Tyler quickly emerges after the savage assault, apparently with little to show for the preceding brawl. The Mayhem chair quickly dispatches of Angel Face before taking a private jet to his personal sanctuary, a castle hidden in a mountainous, undisclosed location. The contrast between Sebastian and Tyler grows starker, but this episode illustrated that the organization members have come to terms with seeing them as synonymous; the former just the unfortunate, beta male bane of an otherwise dauntless figure.

After a brief reunion with his son, Sebastian quickly realizes that the discrepancy between him and his other half is even less clear, as his son doesn’t feel endangered at all. Rather, he is proven ecstatic by the sight of his father, which is in fact not Sebastian. A well-illustrated fear sets in, and the most pressing issue of the entire tale is revealed: Tyler never lost, for Tyler never loses. Even in Sebastian’s death, it could seem, Durden prevails.

Marla and her partner continue their Magic Wand-funded quest to take down as many Durden-corrupted dictators as possible. Though their time spent with one another has been visually described, this installment is the first to really flesh out the duo’s similarities, and it does so in noticeably few panels. That, paired with a not-so-subtle allusion to a familiar face, piques the curiosity of what’s in store.

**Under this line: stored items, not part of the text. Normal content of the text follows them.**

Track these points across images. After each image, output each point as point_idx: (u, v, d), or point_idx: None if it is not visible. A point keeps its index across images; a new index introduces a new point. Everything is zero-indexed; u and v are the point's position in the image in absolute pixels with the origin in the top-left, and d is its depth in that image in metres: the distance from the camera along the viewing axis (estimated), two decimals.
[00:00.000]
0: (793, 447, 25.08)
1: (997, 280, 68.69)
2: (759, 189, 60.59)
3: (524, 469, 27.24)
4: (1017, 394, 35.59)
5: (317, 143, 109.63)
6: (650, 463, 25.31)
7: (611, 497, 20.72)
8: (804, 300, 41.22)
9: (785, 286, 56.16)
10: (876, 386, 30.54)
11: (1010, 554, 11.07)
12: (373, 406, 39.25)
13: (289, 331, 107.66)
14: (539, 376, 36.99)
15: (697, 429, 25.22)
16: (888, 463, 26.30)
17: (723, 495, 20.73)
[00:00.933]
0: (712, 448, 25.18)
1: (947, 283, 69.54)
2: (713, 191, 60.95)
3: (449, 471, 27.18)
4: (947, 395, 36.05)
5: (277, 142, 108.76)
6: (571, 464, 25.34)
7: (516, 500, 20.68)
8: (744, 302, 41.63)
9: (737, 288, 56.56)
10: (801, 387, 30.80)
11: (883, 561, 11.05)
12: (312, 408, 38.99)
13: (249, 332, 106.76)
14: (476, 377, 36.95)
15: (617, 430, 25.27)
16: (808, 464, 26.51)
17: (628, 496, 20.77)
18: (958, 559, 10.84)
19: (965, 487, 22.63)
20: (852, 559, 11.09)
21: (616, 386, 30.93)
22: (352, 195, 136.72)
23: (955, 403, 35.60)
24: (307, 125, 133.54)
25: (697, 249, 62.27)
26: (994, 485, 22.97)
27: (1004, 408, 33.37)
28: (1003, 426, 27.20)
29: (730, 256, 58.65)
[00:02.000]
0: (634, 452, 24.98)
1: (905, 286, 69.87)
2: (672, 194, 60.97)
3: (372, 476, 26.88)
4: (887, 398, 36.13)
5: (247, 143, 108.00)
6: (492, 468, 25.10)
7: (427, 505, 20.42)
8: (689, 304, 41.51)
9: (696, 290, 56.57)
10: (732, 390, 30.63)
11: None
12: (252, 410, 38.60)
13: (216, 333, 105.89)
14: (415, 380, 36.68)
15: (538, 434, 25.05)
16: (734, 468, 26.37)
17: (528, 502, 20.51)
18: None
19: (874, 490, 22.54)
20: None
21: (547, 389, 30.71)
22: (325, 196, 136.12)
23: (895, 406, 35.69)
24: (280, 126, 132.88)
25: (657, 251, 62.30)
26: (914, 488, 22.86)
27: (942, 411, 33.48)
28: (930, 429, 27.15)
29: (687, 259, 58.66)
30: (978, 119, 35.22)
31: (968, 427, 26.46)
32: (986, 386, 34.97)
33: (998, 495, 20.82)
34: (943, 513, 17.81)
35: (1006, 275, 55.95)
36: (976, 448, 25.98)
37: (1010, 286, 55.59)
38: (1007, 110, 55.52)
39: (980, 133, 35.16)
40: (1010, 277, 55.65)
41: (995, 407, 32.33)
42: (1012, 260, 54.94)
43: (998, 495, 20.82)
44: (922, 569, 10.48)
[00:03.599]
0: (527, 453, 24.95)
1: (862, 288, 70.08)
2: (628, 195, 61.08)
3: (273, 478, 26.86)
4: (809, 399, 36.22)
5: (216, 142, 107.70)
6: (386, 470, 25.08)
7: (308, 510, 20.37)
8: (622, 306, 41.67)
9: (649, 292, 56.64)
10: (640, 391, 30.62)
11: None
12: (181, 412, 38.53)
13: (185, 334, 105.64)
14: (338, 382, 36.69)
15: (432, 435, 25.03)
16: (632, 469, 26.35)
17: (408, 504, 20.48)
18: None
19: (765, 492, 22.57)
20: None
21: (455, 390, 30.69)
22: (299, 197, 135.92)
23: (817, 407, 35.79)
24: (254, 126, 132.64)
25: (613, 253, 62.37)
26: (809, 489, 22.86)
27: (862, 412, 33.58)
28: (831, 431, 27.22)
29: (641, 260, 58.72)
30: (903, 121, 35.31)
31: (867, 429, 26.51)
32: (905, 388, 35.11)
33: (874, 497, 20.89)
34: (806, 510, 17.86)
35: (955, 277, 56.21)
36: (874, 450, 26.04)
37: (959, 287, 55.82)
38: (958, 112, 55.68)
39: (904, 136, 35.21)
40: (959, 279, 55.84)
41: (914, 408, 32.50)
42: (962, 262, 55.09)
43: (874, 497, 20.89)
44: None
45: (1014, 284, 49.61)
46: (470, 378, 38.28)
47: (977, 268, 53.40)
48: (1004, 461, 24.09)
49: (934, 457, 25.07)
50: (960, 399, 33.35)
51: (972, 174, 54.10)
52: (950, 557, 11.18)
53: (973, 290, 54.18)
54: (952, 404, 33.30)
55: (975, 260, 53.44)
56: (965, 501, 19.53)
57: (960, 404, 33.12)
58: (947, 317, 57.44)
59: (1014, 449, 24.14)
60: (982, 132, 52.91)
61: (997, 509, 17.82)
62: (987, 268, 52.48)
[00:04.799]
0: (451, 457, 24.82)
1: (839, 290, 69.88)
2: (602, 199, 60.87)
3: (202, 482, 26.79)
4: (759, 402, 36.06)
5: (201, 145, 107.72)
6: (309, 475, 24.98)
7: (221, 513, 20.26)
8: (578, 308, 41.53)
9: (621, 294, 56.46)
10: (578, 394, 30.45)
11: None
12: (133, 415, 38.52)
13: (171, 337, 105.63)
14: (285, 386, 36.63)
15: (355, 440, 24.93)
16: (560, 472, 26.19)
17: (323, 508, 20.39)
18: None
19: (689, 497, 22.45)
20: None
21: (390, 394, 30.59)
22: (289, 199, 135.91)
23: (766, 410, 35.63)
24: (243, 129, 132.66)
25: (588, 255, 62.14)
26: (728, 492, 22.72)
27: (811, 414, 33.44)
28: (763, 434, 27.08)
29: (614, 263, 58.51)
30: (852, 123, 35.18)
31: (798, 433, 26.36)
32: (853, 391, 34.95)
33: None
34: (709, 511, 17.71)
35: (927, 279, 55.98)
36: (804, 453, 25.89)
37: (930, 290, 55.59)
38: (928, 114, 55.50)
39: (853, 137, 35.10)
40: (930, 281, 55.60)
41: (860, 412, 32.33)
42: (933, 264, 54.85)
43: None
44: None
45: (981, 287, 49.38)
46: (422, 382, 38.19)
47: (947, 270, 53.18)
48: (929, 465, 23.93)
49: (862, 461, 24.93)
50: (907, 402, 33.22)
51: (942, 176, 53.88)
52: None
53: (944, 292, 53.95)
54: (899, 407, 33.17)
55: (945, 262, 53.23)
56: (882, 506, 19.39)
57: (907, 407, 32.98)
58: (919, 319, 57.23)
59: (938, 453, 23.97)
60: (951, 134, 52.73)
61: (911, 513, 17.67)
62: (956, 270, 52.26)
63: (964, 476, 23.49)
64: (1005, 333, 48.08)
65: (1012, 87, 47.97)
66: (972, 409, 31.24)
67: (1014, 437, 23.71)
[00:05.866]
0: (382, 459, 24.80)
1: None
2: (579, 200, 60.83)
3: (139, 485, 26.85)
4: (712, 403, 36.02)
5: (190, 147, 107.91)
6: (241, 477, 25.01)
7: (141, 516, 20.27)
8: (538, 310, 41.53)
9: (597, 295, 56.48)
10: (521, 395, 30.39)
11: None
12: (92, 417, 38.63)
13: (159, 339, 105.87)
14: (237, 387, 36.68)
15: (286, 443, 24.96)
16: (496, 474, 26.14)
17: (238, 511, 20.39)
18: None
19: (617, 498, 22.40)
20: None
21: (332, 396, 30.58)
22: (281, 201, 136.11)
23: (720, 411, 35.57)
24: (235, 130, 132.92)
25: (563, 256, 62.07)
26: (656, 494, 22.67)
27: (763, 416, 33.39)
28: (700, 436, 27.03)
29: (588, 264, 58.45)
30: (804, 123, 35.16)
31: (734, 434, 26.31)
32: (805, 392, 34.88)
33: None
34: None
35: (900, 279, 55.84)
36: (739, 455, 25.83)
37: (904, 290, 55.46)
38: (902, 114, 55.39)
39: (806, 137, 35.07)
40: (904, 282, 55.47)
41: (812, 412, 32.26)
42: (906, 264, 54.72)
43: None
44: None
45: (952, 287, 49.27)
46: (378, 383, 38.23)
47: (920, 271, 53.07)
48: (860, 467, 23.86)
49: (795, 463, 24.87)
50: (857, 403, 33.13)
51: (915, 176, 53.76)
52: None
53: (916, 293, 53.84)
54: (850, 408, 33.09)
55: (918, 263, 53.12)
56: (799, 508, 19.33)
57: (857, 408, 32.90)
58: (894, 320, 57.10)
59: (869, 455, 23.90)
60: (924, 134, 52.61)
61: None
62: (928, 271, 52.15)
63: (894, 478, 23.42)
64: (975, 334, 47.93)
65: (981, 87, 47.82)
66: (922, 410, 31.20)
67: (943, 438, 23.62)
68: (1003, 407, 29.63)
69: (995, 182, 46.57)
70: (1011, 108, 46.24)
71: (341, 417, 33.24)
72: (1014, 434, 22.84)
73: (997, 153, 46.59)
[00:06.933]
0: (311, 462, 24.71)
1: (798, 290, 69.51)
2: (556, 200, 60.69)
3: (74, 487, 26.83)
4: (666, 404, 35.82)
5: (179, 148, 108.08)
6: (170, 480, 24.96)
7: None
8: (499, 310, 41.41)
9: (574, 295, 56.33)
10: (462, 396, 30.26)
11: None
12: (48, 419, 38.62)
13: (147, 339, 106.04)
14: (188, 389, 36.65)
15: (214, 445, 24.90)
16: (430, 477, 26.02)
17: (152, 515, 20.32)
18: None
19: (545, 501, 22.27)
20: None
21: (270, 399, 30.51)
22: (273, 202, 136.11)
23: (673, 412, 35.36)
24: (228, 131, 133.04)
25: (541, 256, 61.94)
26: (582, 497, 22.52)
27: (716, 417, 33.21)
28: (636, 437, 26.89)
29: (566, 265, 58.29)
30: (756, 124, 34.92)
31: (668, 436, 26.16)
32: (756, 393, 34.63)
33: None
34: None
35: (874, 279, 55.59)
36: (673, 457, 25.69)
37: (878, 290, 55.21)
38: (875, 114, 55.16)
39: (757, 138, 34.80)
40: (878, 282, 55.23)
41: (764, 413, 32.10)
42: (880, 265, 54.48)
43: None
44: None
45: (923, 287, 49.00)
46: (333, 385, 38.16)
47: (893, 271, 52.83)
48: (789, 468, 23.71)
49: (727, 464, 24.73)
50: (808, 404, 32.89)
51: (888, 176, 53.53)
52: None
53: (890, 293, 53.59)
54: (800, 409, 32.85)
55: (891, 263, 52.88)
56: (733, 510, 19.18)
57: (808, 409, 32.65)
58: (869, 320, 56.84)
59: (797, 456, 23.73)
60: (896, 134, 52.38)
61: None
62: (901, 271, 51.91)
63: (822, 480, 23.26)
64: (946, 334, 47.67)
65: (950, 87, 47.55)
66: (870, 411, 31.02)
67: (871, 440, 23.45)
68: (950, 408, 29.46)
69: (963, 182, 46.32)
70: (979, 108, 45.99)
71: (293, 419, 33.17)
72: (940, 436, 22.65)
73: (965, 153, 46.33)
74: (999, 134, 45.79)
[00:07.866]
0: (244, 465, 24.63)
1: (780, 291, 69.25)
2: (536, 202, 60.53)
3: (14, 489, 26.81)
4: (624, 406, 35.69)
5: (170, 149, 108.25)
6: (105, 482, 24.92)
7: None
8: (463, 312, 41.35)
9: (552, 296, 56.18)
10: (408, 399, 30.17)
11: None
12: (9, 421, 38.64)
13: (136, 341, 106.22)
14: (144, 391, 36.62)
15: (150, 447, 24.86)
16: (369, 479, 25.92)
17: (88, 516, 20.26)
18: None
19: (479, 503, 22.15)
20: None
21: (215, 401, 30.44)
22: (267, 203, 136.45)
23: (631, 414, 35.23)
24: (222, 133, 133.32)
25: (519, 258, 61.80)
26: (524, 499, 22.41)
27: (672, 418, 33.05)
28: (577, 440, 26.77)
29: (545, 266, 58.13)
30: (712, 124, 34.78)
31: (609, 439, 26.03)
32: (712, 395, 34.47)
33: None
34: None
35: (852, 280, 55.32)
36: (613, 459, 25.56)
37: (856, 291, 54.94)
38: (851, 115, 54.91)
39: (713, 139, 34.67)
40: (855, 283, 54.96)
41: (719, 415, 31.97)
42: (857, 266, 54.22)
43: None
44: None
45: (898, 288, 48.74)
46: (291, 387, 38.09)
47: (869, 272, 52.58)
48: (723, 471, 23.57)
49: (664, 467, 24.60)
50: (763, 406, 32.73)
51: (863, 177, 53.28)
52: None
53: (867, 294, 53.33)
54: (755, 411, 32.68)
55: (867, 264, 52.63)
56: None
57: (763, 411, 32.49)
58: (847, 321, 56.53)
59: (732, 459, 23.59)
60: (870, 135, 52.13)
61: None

Palahniuk seems to find few qualms with surgically rewriting his history, but the self-awareness of Fight Club 2 likewise lends itself to that. In the review of the first issue, it was suggested that Palahniuk may be short on a few ideas, as almost verbatim thoughts and musings were echoed from his novel. However, this issue makes it clear that the author is doing something far different. As of right now, it’s not entirely clear what this may mean for the remaining episodes, but it does confirm that this sequel is less independent from its source than most considered.